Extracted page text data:
━━━━━━
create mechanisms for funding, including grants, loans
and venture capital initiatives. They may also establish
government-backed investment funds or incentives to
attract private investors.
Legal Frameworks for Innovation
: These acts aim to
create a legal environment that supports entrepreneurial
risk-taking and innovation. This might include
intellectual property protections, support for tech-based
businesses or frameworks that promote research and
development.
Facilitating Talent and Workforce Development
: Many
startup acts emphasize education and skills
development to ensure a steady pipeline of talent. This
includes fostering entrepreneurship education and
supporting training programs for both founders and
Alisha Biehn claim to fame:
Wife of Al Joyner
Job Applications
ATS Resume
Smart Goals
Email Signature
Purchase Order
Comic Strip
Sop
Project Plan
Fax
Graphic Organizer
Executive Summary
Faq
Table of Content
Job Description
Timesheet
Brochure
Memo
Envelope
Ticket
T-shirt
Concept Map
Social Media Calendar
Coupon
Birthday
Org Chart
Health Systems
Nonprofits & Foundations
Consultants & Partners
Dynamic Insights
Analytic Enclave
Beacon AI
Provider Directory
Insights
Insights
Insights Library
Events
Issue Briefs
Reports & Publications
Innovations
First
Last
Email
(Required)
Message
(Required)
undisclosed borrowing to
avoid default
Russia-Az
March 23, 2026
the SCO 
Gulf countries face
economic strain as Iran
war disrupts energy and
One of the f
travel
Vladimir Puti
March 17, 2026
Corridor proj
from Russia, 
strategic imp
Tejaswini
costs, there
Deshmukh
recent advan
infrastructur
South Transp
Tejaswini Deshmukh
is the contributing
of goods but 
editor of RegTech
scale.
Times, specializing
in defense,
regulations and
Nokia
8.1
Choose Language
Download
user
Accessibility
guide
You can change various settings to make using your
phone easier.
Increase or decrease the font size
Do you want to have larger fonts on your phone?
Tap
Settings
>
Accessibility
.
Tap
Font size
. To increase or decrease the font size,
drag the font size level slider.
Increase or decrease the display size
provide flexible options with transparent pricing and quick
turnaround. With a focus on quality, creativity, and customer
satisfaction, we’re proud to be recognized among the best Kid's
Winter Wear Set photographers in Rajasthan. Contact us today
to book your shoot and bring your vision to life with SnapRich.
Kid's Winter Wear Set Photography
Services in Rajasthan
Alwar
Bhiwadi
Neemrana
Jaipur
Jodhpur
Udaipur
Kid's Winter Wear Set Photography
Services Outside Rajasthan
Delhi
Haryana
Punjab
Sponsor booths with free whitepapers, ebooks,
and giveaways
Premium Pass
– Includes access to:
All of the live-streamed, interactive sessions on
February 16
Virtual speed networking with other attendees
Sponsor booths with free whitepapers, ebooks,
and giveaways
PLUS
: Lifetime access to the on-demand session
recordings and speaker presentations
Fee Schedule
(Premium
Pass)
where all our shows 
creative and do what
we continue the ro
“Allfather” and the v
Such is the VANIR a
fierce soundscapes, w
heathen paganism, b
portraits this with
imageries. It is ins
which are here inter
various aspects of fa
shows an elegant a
━━━━━━
● EXERCISE PROMPT:
When a line among the entries contains "Insights", pull that line out.

● WRITTEN RESPONSE:
Dynamic Insights
Insights
Insights
Insights Library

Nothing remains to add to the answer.